Source extract:
────

Street reclaiming is the process of converting, or otherwise returning streets to a stronger focus on non-car use — such as walking, cycling and active street life. It is advocated by many urban planners and urban economists, of widely varying political points of view.  Its primary benefits are thought to be:

Decreased automobile traffic with fewer automobile accidents and less smog
Reduced summer temperatures due to less asphalt and more green spaces
Increased pedestrian traffic which also increases social and commercial opportunities
Increased gardening space for urban residents
Better support for co-housing and infirm residents, e.g. suburban eco-villages built around former streets

Reclaim the Streets
An early example of street reclamation was the Stockholm carfree day in 1969.

────

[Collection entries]
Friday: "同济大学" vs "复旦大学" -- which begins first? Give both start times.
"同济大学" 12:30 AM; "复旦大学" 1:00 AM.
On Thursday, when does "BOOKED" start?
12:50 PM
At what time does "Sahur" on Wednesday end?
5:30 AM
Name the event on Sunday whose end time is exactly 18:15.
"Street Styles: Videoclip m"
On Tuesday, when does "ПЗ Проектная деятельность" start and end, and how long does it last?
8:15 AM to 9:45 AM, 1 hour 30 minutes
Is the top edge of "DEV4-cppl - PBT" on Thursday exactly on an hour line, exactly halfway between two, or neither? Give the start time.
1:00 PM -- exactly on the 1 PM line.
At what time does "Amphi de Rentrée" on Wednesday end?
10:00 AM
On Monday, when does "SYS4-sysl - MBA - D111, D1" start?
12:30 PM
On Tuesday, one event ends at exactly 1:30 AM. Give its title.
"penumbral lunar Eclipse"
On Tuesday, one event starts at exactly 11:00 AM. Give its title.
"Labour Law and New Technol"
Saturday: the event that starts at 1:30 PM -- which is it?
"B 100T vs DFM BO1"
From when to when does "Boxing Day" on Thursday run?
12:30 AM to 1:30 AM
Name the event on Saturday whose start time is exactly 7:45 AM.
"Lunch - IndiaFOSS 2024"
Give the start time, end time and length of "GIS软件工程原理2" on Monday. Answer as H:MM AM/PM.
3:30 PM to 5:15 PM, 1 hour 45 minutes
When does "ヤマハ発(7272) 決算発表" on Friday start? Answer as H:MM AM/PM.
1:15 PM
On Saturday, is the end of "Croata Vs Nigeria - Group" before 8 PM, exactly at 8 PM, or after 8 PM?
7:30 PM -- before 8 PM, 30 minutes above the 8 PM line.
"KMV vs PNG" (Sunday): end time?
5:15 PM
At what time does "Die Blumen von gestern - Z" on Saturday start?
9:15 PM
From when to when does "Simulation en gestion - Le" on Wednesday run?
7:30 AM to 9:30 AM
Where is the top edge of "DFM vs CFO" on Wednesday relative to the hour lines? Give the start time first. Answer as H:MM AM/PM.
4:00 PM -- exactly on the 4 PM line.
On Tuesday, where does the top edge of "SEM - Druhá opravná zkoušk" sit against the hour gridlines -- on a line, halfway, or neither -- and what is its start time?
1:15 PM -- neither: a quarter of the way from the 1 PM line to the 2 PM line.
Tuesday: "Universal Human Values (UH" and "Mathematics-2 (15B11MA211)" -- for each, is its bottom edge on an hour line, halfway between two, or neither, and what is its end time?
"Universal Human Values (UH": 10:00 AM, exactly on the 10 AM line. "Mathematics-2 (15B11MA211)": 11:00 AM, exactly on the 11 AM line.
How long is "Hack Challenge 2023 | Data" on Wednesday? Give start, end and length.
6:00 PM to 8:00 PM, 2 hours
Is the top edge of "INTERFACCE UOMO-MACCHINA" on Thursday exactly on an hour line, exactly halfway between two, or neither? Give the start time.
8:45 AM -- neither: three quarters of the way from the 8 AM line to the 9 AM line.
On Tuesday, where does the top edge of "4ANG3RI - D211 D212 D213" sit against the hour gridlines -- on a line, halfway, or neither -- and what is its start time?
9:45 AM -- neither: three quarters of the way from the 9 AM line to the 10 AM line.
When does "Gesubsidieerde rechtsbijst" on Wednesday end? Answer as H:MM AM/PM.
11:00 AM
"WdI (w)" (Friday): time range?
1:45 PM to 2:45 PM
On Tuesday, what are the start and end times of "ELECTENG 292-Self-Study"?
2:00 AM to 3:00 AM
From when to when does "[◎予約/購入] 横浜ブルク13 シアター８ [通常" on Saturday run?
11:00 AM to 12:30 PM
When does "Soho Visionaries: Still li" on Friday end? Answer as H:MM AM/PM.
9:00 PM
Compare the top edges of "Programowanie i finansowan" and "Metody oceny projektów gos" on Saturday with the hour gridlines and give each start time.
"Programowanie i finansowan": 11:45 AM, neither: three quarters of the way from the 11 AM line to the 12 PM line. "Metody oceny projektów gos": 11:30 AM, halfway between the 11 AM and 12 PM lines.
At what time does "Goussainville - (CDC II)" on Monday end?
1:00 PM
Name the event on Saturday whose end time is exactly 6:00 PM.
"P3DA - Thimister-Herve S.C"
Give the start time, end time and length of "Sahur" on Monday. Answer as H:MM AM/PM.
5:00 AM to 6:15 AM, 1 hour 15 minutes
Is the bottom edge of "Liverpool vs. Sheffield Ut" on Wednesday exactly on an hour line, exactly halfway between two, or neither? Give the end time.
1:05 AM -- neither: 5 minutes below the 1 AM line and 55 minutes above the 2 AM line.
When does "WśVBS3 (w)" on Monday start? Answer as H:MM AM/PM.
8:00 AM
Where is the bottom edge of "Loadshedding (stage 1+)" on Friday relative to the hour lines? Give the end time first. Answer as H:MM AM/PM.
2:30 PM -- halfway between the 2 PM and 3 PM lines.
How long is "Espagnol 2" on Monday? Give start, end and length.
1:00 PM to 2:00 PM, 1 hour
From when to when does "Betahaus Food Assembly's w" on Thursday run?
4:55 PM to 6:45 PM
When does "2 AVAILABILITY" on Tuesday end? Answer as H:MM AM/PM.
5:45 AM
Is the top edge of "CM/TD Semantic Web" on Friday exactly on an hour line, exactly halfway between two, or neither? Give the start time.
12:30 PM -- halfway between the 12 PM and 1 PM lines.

────

What to do: Reproduce the entire passage on street reclaiming above, word for word.

Response:
Street reclaiming is the process of converting, or otherwise returning streets to a stronger focus on non-car use — such as walking, cycling and active street life. It is advocated by many urban planners and urban economists, of widely varying political points of view.  Its primary benefits are thought to be:

Decreased automobile traffic with fewer automobile accidents and less smog
Reduced summer temperatures due to less asphalt and more green spaces
Increased pedestrian traffic which also increases social and commercial opportunities
Increased gardening space for urban residents
Better support for co-housing and infirm residents, e.g. suburban eco-villages built around former streets

Reclaim the Streets
An early example of street reclamation was the Stockholm carfree day in 1969.